## EXTRACTED ENTRIES
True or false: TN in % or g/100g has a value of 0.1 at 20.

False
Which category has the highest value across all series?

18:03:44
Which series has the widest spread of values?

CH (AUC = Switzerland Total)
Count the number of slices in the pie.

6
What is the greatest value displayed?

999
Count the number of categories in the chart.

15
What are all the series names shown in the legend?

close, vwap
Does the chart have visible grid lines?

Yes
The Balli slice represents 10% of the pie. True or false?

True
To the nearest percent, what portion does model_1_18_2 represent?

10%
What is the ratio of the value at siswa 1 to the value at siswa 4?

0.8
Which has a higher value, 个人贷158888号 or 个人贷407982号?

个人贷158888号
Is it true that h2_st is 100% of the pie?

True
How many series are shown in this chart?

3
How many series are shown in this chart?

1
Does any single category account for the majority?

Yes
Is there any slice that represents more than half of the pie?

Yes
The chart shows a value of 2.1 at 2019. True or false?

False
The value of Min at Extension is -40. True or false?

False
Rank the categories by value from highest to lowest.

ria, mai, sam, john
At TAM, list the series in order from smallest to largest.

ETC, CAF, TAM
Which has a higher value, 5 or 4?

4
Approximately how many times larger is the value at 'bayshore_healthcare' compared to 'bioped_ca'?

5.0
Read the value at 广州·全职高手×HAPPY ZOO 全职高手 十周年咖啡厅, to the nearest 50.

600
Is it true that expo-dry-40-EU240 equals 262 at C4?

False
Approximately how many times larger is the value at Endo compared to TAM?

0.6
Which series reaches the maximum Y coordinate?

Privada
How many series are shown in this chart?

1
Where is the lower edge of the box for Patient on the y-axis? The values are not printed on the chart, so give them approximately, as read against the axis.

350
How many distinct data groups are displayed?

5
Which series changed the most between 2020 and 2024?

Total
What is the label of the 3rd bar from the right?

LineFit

## WHAT IS BEING ASKED
Which lines above contain the word "highest" with matching case? Copy each of those lines.

## REPLY
Which category has the highest value across all series?
Rank the categories by value from highest to lowest.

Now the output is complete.